Render every line of the items below as a Markdown table with the columns Row and Line, numbering the rows and skipping blank lines. Leave the pictures out.

+ + + + +

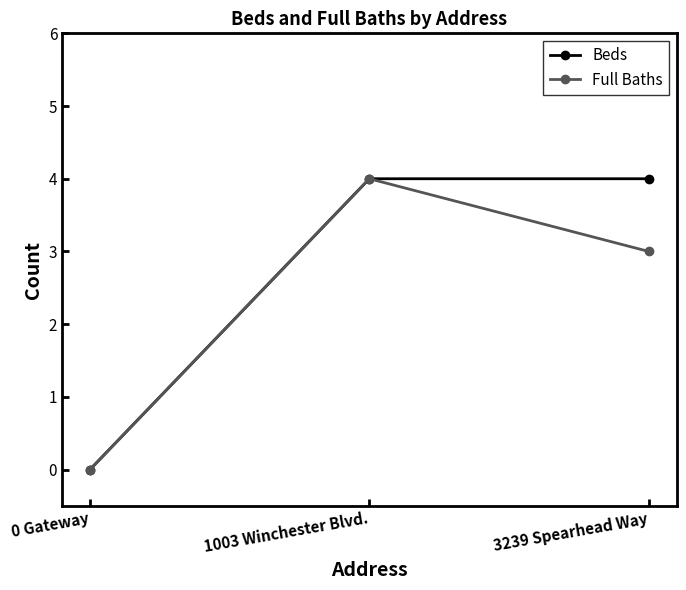

At 3239 Spearhead Way, list the series in order from largest to smallest.

Beds, Full Baths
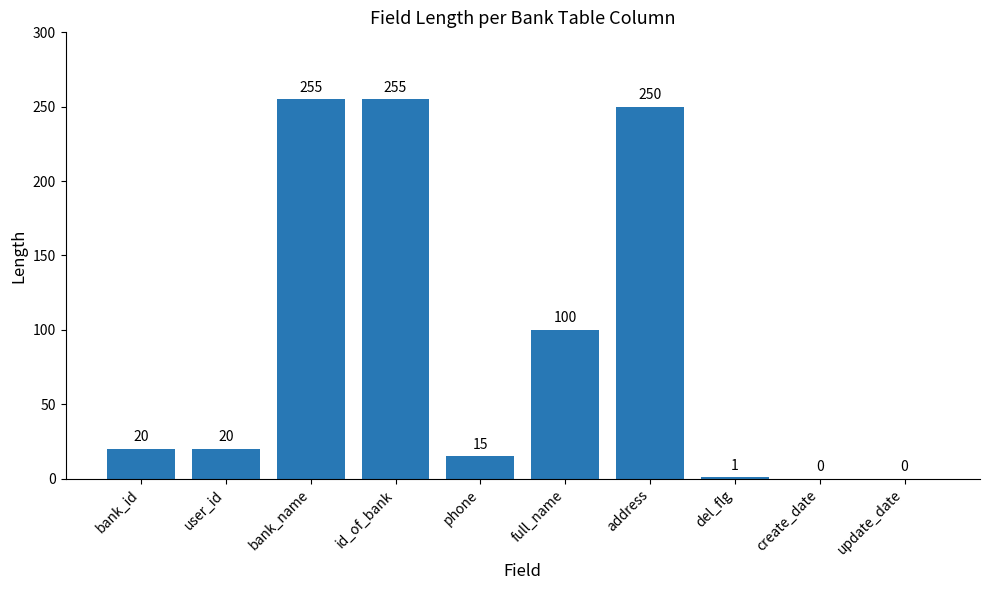

The value at user_id is 20. True or false?

True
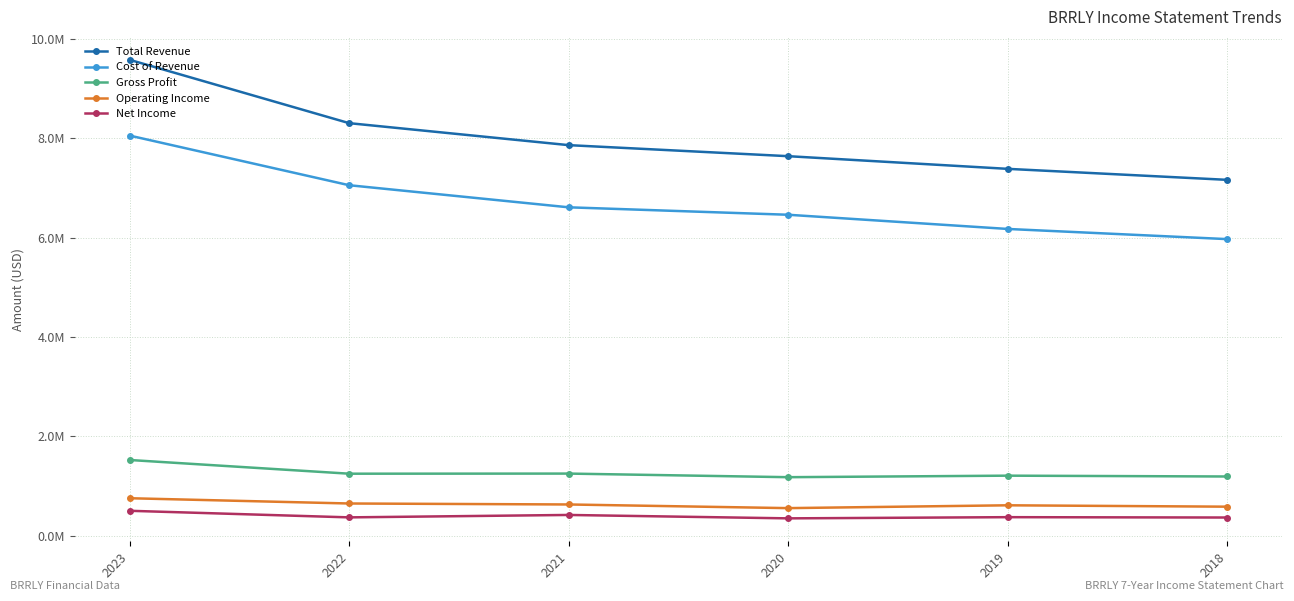

List the labels in order of Operating Income value, smallest first.

2020, 2018, 2019, 2021, 2022, 2023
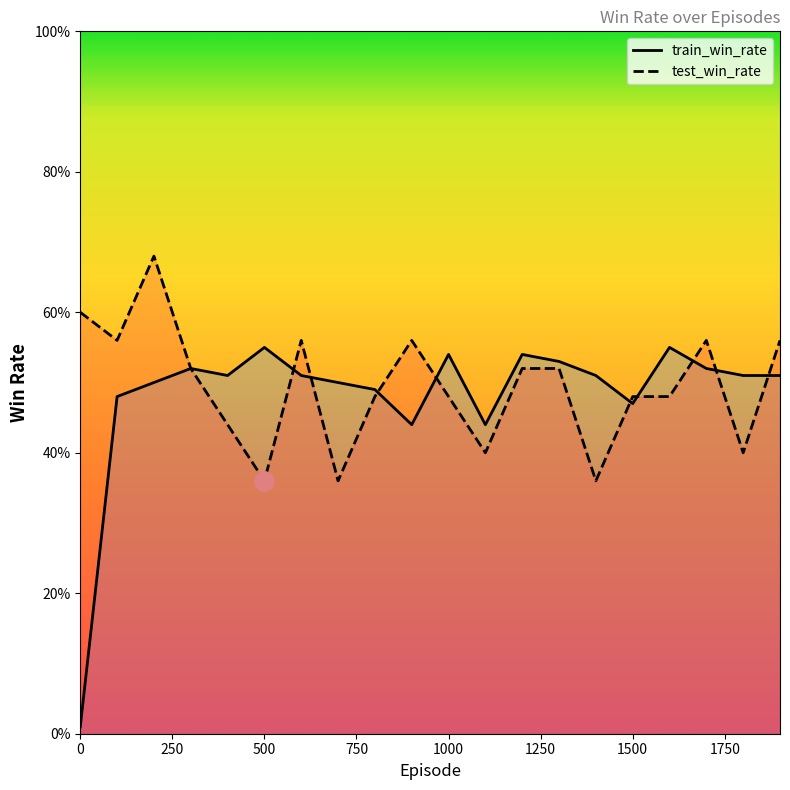

List the series in order of their peak value, highest first.

test_win_rate, train_win_rate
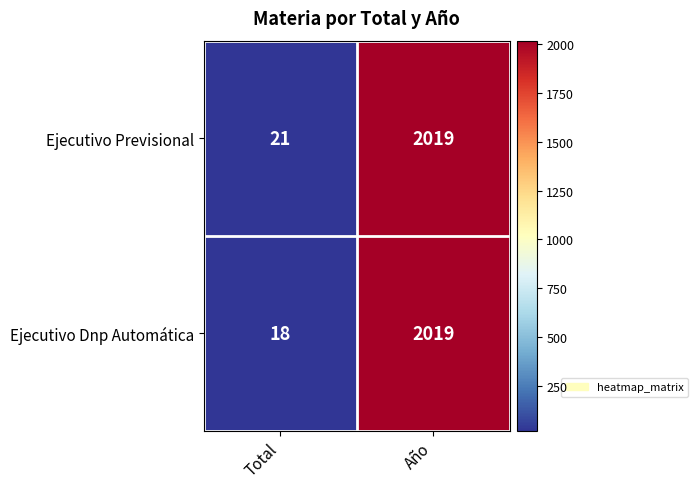

What is the highest value of the Ejecutivo Dnp Automática series?

2019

+ + + + +

● TASK RESPONSE:
| Row | Line |
|---|---|
| 1 | At 3239 Spearhead Way, list the series in order from largest to smallest. |
| 2 | Beds, Full Baths |
| 3 | The value at user_id is 20. True or false? |
| 4 | True |
| 5 | List the labels in order of Operating Income value, smallest first. |
| 6 | 2020, 2018, 2019, 2021, 2022, 2023 |
| 7 | List the series in order of their peak value, highest first. |
| 8 | test_win_rate, train_win_rate |
| 9 | What is the highest value of the Ejecutivo Dnp Automática series? |
| 10 | 2019 |